▶ [Supplied text]:
-------

Flaxseed oil and fish oil are both popular dietary supplements that provide essential fatty acids, but they differ in their composition and the types of fatty acids they contain. 

Direct Source of EPA and DHA:

  • Fish Oil: Contains eicosapentaenoic acid (EPA) and docosahexaenoic acid (DHA) directly. These omega-3 fatty acids are crucial for various bodily functions, including heart health, cognitive function, and inflammation control.
  • Flaxseed Oil: Even though flaxseed oil has a high concentration of the omega-3 fatty acid ALA, ALA does not properly convert to EPA and DHA, therefore it is not an acceptable replacement for the omega-3s found in fish oil. The issue is that ALA needs to be changed into EPA and DHA by a small number of enzymes. Because of this, only a little amount of it—between 10% and 15% at most—converts into EPA and DHA. The majority of it (85–90%) is either processed by the body in different ways or burned up as energy.

Efficient Absorption:

  • Fish Oil: The EPA and DHA in fish oil are in a form that the body can readily absorb and utilize, ensuring a more effective delivery of essential fatty acids to the cells.
  • Flaxseed Oil: The conversion of ALA to EPA and DHA is limited and varies among individuals, leading to a less reliable supply of these critical nutrients.

-------

▶ [To do]:
• 1. Answer these questions about the passage comparing flaxseed oil and fish oil:
(a) Which two omega-3 fatty acids does fish oil contain directly?
(b) At most, what percentage of ALA converts into EPA and DHA?
(c) What varies among individuals?
• 2. Please carry on the passage comparing flaxseed oil and fish oil from the point where it stops.

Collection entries
-------

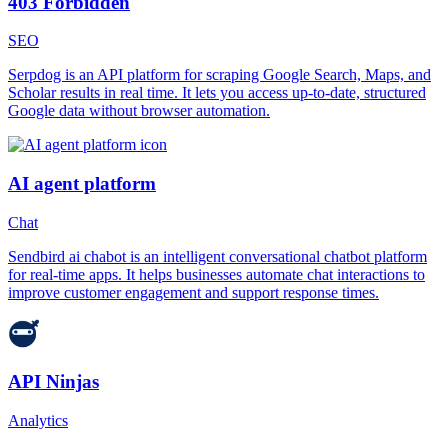
403 Forbidden
SEO
Serpdog is an API platform for scraping Google Search, Maps, and
Scholar results in real time. It lets you access up-to-date, structured
Google data without browser automation.
AI agent platform
Chat
Sendbird ai chabot is an intelligent conversational chatbot platform
for real-time apps. It helps businesses automate chat interactions to
improve customer engagement and support response times.
API Ninjas
Analytics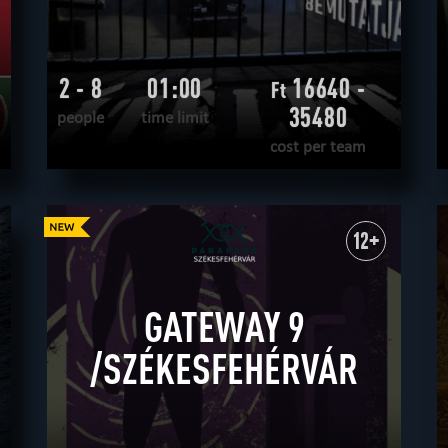
2 - 8
01:00
16640 -
Ft
35480
people
time limit
cost per team
READ MORE
WANT TO ESCAPE
|
COMPLETED
12+
GATEWAY 9
/SZÉKESFEHÉRVÁR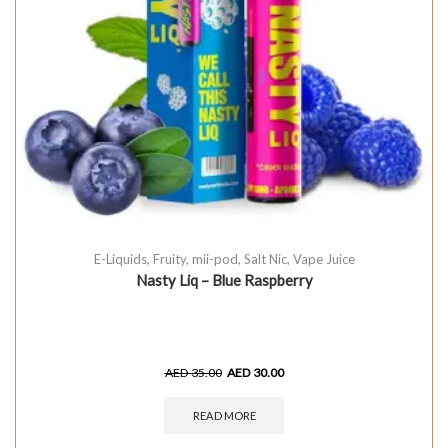
E-Liquids
,
Fruity
,
mii-pod
,
Salt Nic
,
Vape Juice
Nasty Liq – Blue Raspberry
AED
35.00
AED
30.00
READ MORE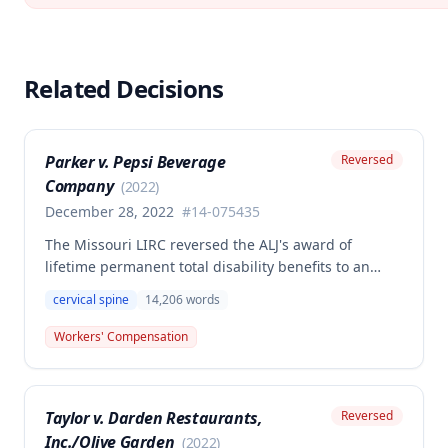
Related Decisions
Parker v. Pepsi Beverage
Reversed
Company
(
2022
)
December 28, 2022
#
14-075435
The Missouri LIRC reversed the ALJ's award of
lifetime permanent total disability benefits to an
employee who settled his cervical spine injury claim
cervical spine
14,206
words
for 46% PPD, finding that the employee's continued
work for years after the primary injury contradicted a
Workers' Compensation
finding of permanent total disability. The
Commission held that even assuming permanent
total disability, the claimant failed to submit
Taylor v. Darden Restaurants,
Reversed
sufficient evidence that his disability resulted from a
Inc./Olive Garden
combination of the primary injury and qualifying
(
2022
)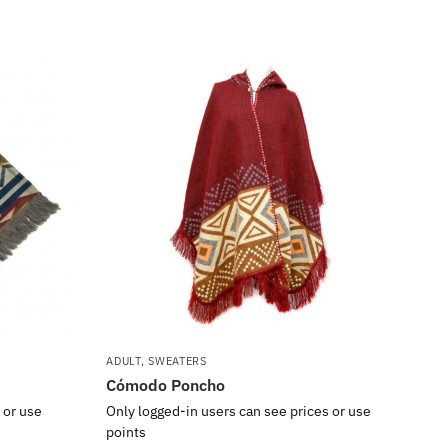
ADULT
,
SWEATERS
Cómodo Poncho
 or use
Only logged-in users can see prices or use
points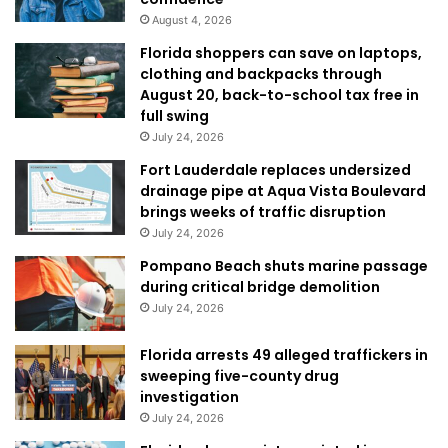
August 4, 2026
Florida shoppers can save on laptops,
clothing and backpacks through
August 20, back-to-school tax free in
full swing
July 24, 2026
Fort Lauderdale replaces undersized
drainage pipe at Aqua Vista Boulevard
brings weeks of traffic disruption
July 24, 2026
Pompano Beach shuts marine passage
during critical bridge demolition
July 24, 2026
Florida arrests 49 alleged traffickers in
sweeping five-county drug
investigation
July 24, 2026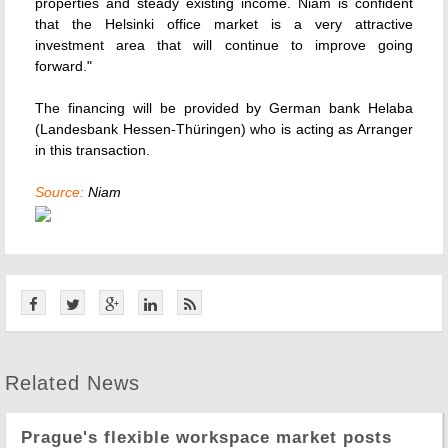
properties and steady existing income. Niam is confident
that the Helsinki office market is a very attractive
investment area that will continue to improve going
forward."
The financing will be provided by German bank Helaba
(Landesbank Hessen-Thüringen) who is acting as Arranger
in this transaction.
Source:
Niam
Related News
Prague's flexible workspace market posts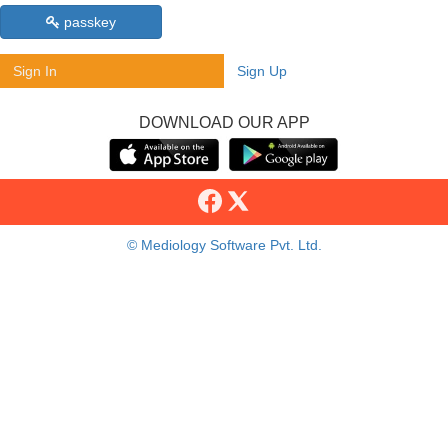
passkey
Sign In
Sign Up
DOWNLOAD OUR APP
© Mediology Software Pvt. Ltd.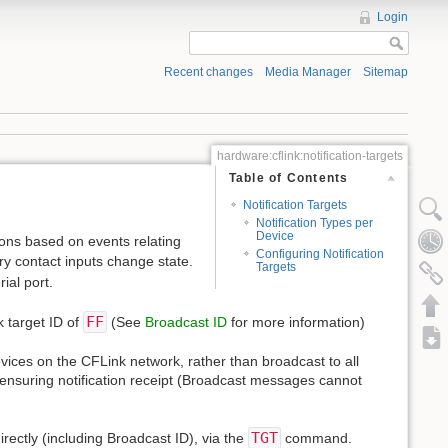
Login
Recent changes
Media Manager
Sitemap
hardware:cflink:notification-targets
Table of Contents
Notification Targets
Notification Types per
Device
tions based on events relating
Configuring Notification
dry contact inputs change state.
Targets
ial port.
FF
k target ID of
(See
Broadcast ID
for more information)
evices on the CFLink network, rather than broadcast to all
g, ensuring notification receipt (Broadcast messages cannot
TGT
irectly (including Broadcast ID), via the
command.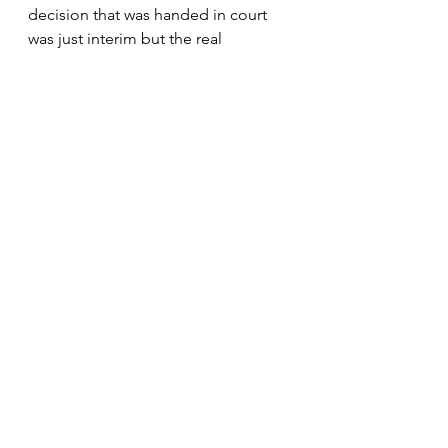
decision that was handed in court 
was just interim but the real 
judgment is still waiting in 
September. I think it better for 
people who live and breath sports 
to stage the events. They 
understand the struggle of the 
athletes better but the municipality's 
focus shall to provide service 
delivery to ordinary people. As the 
federation, we have  powers to 
organize races," he said. 
News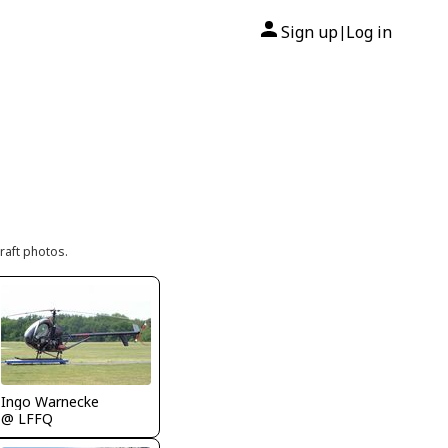
Sign up
Log in
|
raft photos.
Ingo Warnecke
@ LFFQ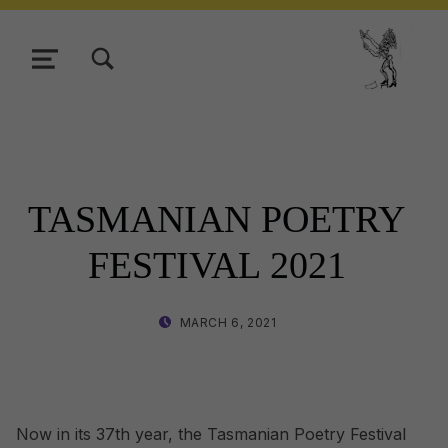
TOGGLE SEARCH FORM MODAL BOX
MENU
Tasmani
TASMANIAN POETRY
FESTIVAL 2021
POSTED ON:
WRITTEN BY:
MARCH 6, 2021
LISA WRIGHT
Now in its 37th year, the Tasmanian Poetry Festival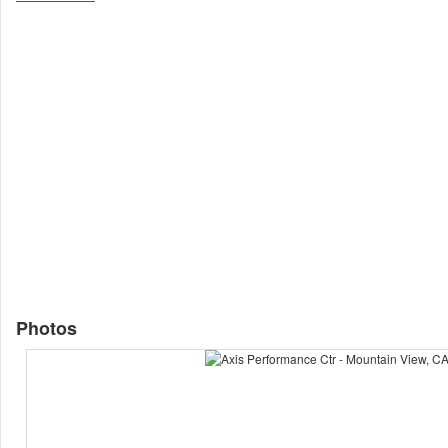
Photos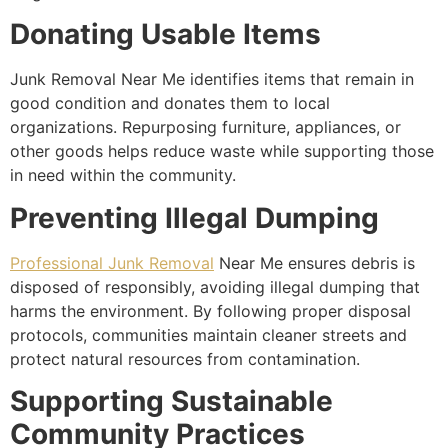
Donating Usable Items
Junk Removal Near Me identifies items that remain in
good condition and donates them to local
organizations. Repurposing furniture, appliances, or
other goods helps reduce waste while supporting those
in need within the community.
Preventing Illegal Dumping
Professional Junk Removal
Near Me ensures debris is
disposed of responsibly, avoiding illegal dumping that
harms the environment. By following proper disposal
protocols, communities maintain cleaner streets and
protect natural resources from contamination.
Supporting Sustainable
Community Practices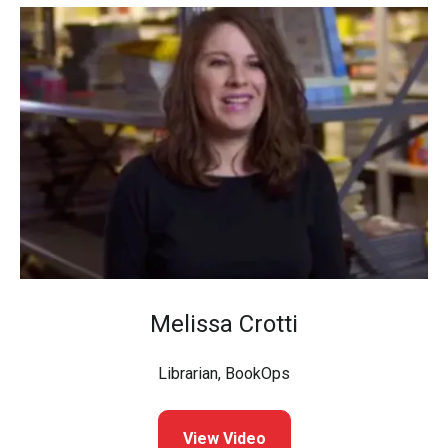
Melissa Crotti
Librarian, BookOps
View Video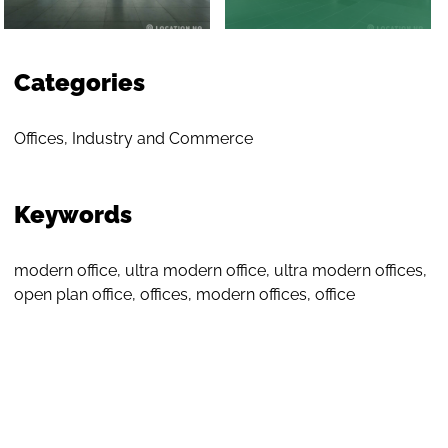
Categories
Offices
,
Industry and Commerce
Keywords
modern office
,
ultra modern office
,
ultra modern offices
,
open plan office
,
offices
,
modern offices
,
office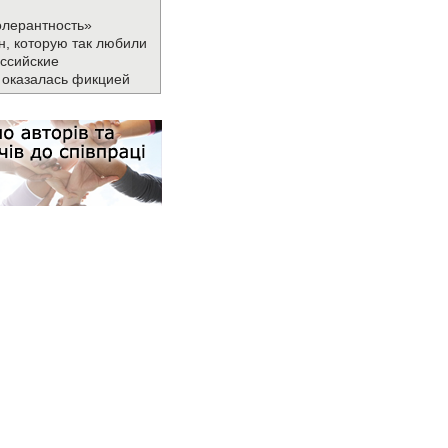
олерантность»
н, которую так любили
ссийские
 оказалась фикцией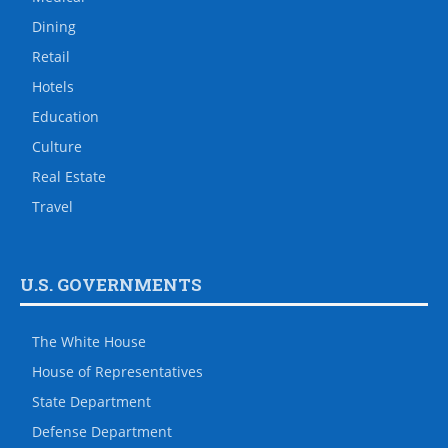
Dining
Retail
Hotels
Education
Culture
Real Estate
Travel
U.S. GOVERNMENTS
The White House
House of Representatives
State Department
Defense Department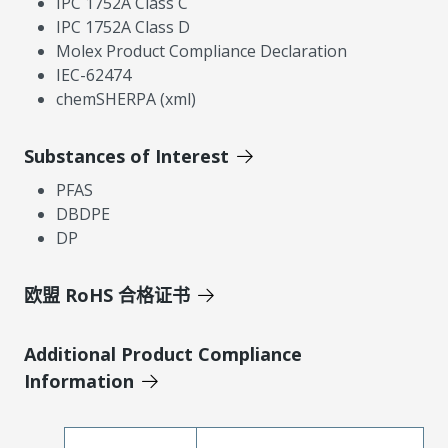
IPC 1752A Class C
IPC 1752A Class D
Molex Product Compliance Declaration
IEC-62474
chemSHERPA (xml)
Substances of Interest
PFAS
DBDPE
DP
欧盟 RoHS 合格证书
Additional Product Compliance
Information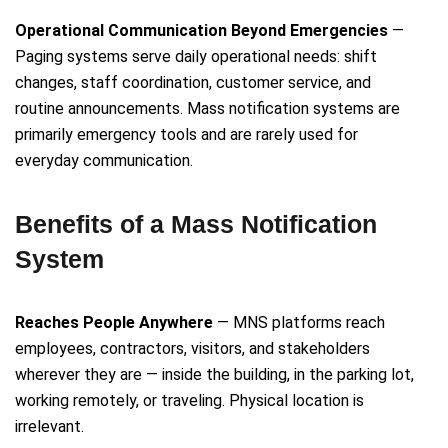
Operational Communication Beyond Emergencies
—
Paging systems serve daily operational needs: shift
changes, staff coordination, customer service, and
routine announcements. Mass notification systems are
primarily emergency tools and are rarely used for
everyday communication.
Benefits of a Mass Notification
System
Reaches People Anywhere
— MNS platforms reach
employees, contractors, visitors, and stakeholders
wherever they are — inside the building, in the parking lot,
working remotely, or traveling. Physical location is
irrelevant.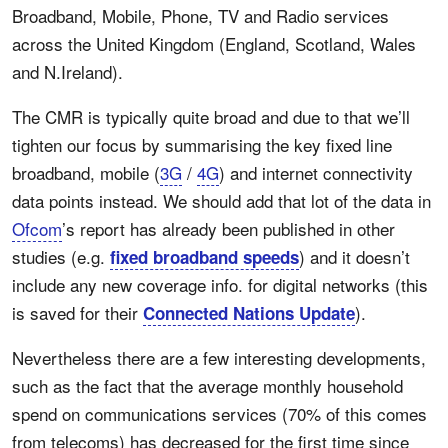
Broadband, Mobile, Phone, TV and Radio services
across the United Kingdom (England, Scotland, Wales
and N.Ireland).
The CMR is typically quite broad and due to that we’ll
tighten our focus by summarising the key fixed line
broadband, mobile (
3G
/
4G
) and internet connectivity
data points instead. We should add that lot of the data in
Ofcom
’s report has already been published in other
studies (e.g.
) and it doesn’t
fixed broadband speeds
include any new coverage info. for digital networks (this
is saved for their
).
Connected Nations Update
Nevertheless there are a few interesting developments,
such as the fact that the average monthly household
spend on communications services (70% of this comes
from telecoms) has decreased for the first time since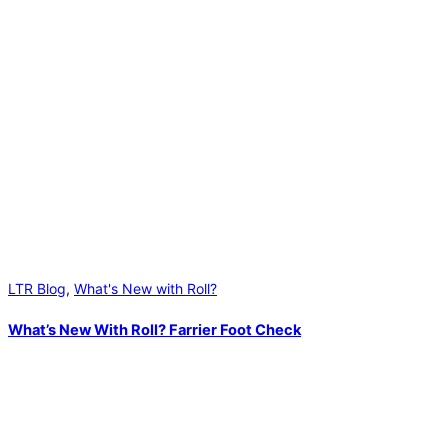
LTR Blog
,
What's New with Roll?
What’s New With Roll? Farrier Foot Check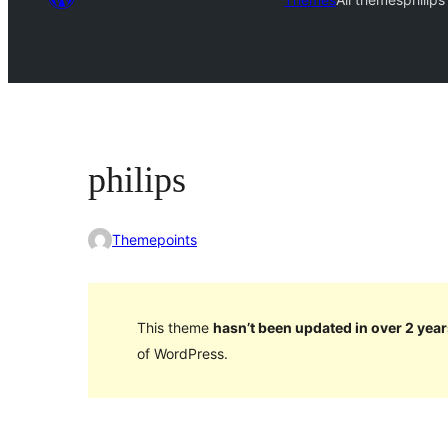
philips
Themepoints
This theme
hasn’t been updated in over 2 year
of WordPress.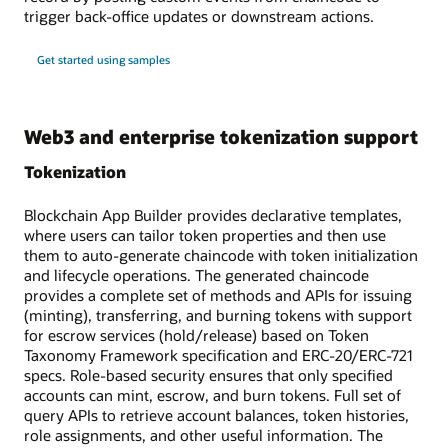
trigger back-office updates or downstream actions.
Get started using samples
Web3 and enterprise tokenization support
Tokenization
Blockchain App Builder provides declarative templates,
where users can tailor token properties and then use
them to auto-generate chaincode with token initialization
and lifecycle operations. The generated chaincode
provides a complete set of methods and APIs for issuing
(minting), transferring, and burning tokens with support
for escrow services (hold/release) based on Token
Taxonomy Framework specification and ERC-20/ERC-721
specs. Role-based security ensures that only specified
accounts can mint, escrow, and burn tokens. Full set of
query APIs to retrieve account balances, token histories,
role assignments, and other useful information. The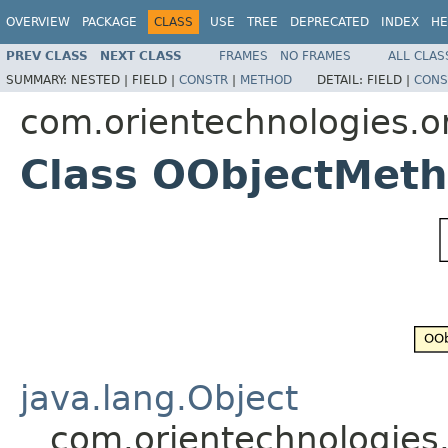
OVERVIEW
PACKAGE
CLASS
USE
TREE
DEPRECATED
INDEX
HE
PREV CLASS
NEXT CLASS
FRAMES
NO FRAMES
ALL CLAS
SUMMARY:
NESTED |
FIELD |
CONSTR
|
METHOD
DETAIL:
FIELD |
CONS
com.orientechnologies.o
Class OObjectMeth
java.lang.Object
com.orientechnologies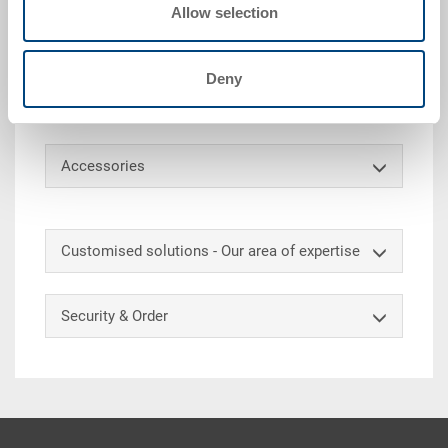
Allow selection
side walls of this reusable container can be
collapsed inwards to reduce the container volume by
80%. The collapsible box can be stacked upright or
Deny
reduced in volume. It can also be equipped with a 2-
part lid.
Accessories
Customised solutions - Our area of expertise
Security & Order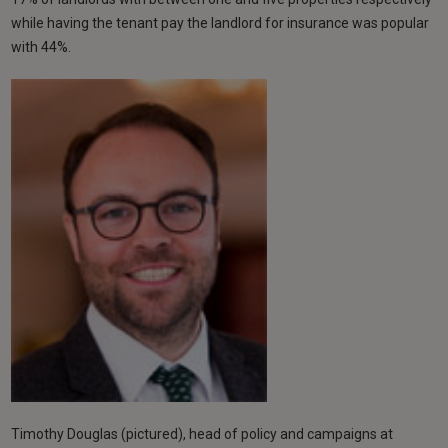
while having the tenant pay the landlord for insurance was popular
with 44%.
Timothy Douglas (pictured), head of policy and campaigns at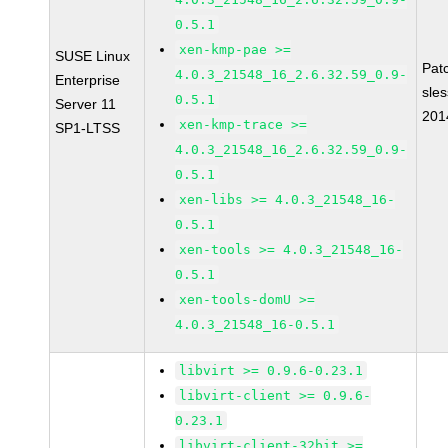
0.5.1
xen-kmp-pae >=
SUSE Linux
Pat
4.0.3_21548_16_2.6.32.59_0.9-
Enterprise
sle
0.5.1
Server 11
201
xen-kmp-trace >=
SP1-LTSS
4.0.3_21548_16_2.6.32.59_0.9-
0.5.1
xen-libs >= 4.0.3_21548_16-
0.5.1
xen-tools >= 4.0.3_21548_16-
0.5.1
xen-tools-domU >=
4.0.3_21548_16-0.5.1
libvirt >= 0.9.6-0.23.1
libvirt-client >= 0.9.6-
0.23.1
libvirt-client-32bit >=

-------

▶ [Answers to the problems]:
• 1.
(a) Eicosapentaenoic acid (EPA) and docosahexaenoic acid (DHA).
(b) 10% to 15%.
(c) The conversion of ALA to EPA and DHA.

• 2.
  • Fish Oil: Offers higher bioavailability of omega-3 fatty acids, allowing for a more potent and immediate impact on health.
  • Flaxseed Oil: Lower bioavailability due to the need for conversion, potentially resulting in a diminished overall impact.

Additional Nutrients:

  • Fish Oil: Contains not only omega-3 fatty acids but also often includes vitamin D and other fat-soluble vitamins, providing a comprehensive nutritional profile.
  • Flaxseed Oil: While it contains ALA and some antioxidants, it lacks the additional nutrients found in fish oil.

Fish Oil vs. Flaxseed Oil For Cholesterol 

  • Fish Oil: Studies suggest that regular consumption of fish oil and omega 3 supplements may have a potential positive impact on cholesterol levels. The omega-3 fatty acids in fish oil can contribute to a healthier lipid profile by increasing high-density lipoprotein (HDL or "good" cholesterol) and reducing triglycerides.
  • Flaxseed Oil: While flaxseed oil also has potential cardiovascular benefits, its impact on cholesterol levels may be more modest compared to fish oil. The conversion of ALA to EPA and DHA in flaxseed oil may not be as effective in influencing cholesterol markers as the direct supply of these omega-3s from fish oil.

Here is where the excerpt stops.